Mauras N, Haymond M W
Nemours Children's Clinic, Division of Endocrinology, Jacksonville, FL 32207, USA.
Pediatr Nephrol. 1996 Jun;10(3):318-23. doi: 10.1007/BF00866769.
Many of the metabolic actions of growth hormone (GH) are mediated through insulin-like growth factors or somatomedins. Recombinant human insulin-like growth factor-I (rhIGF-I) has a dichotomous insulin-like and GH-like action when used in different clinical situations in humans. Its effects on carbohydrate metabolism show a prominent increase in total insulin sensitivity, causing hypoglycemia in higher doses and maintaining normal glucose homeostasis in lower doses. This polypeptide selectively stimulates whole body protein synthesis with no effect on proteolysis when given in doses of 100 micrograms/ kg subcutaneously twice daily for at least 5-7 days, effects which are indistinguishable from those of GH. This contrasts with the marked suppression of proteolysis observed when higher doses are given, similar to the effects observed with insulin. When used in combination with rhGH, rhIGF-I has a synergistic effect, improving total nitrogen retention in calorically deprived subjects, yet it does not cause any greater enhancement of whole body protein anabolism in normally fed volunteers than giving rhGH and rhIGF-I individually. This suggests a common pathway for IGF-I and GH enhancing protein anabolism in the normally fed state. rhIGF-I also stimulates linear growth in children with defects in the GH receptor. Recent data show that this potent growth factor has a potential advantage over GH in the treatment of severe protein catabolic states, particularly the glucocorticosteroid-dependent model, as it ameliorates the marked increase in protein catabolism caused by the steroids, but without a diabetogenic effect. Here, a brief overview is provided of available human data on the actions of this peptide on carbohydrate, lipid, and protein metabolism, linear growth, and its anabolic effects. rhIGF-I offers promise in the treatment of selective growth disorders and in protein catabolic and insulin-resistant states.

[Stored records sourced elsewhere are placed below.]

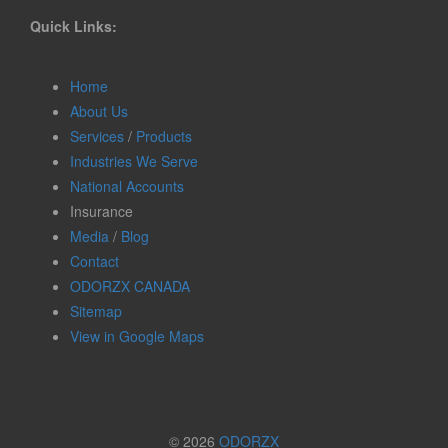
Quick Links:
Home
About Us
Services
/
Products
Industries We Serve
National Accounts
Insurance
Media
/
Blog
Contact
ODORZX CANADA
Sitemap
View in Google Maps
© 2026
ODORZX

生长激素(GH)的许多代谢作用是通过胰岛素样生长因子或生长调节素介导的。重组人胰岛素样生长因子-I(rhIGF-I)在人类不同临床情况下使用时具有胰岛素样和GH样的双重作用。其对碳水化合物代谢的影响表现为总胰岛素敏感性显著增加,高剂量时会导致低血糖,低剂量时可维持正常的葡萄糖稳态。当以100微克/千克的剂量皮下注射,每日两次,至少持续5 - 7天时,这种多肽能选择性地刺激全身蛋白质合成,且对蛋白水解无影响,其作用与GH难以区分。这与高剂量给药时观察到的明显蛋白水解抑制形成对比,后者类似于胰岛素的作用。当与rhGH联合使用时,rhIGF-I具有协同作用,可改善热量缺乏受试者的总氮潴留,但在正常喂养的志愿者中,它对全身蛋白质合成代谢的增强作用并不比单独给予rhGH和rhIGF-I更大。这表明在正常喂养状态下,IGF-I和GH增强蛋白质合成代谢存在共同途径。rhIGF-I还能刺激GH受体缺陷儿童的线性生长。最近的数据表明,在治疗严重蛋白质分解代谢状态,特别是糖皮质激素依赖模型时,这种强效生长因子相对于GH具有潜在优势,因为它能改善类固醇引起的蛋白质分解代谢显著增加,但无致糖尿病作用。本文简要概述了关于该多肽对碳水化合物、脂质和蛋白质代谢、线性生长及其合成代谢作用的现有人类数据。rhIGF-I在治疗选择性生长障碍以及蛋白质分解代谢和胰岛素抵抗状态方面具有前景。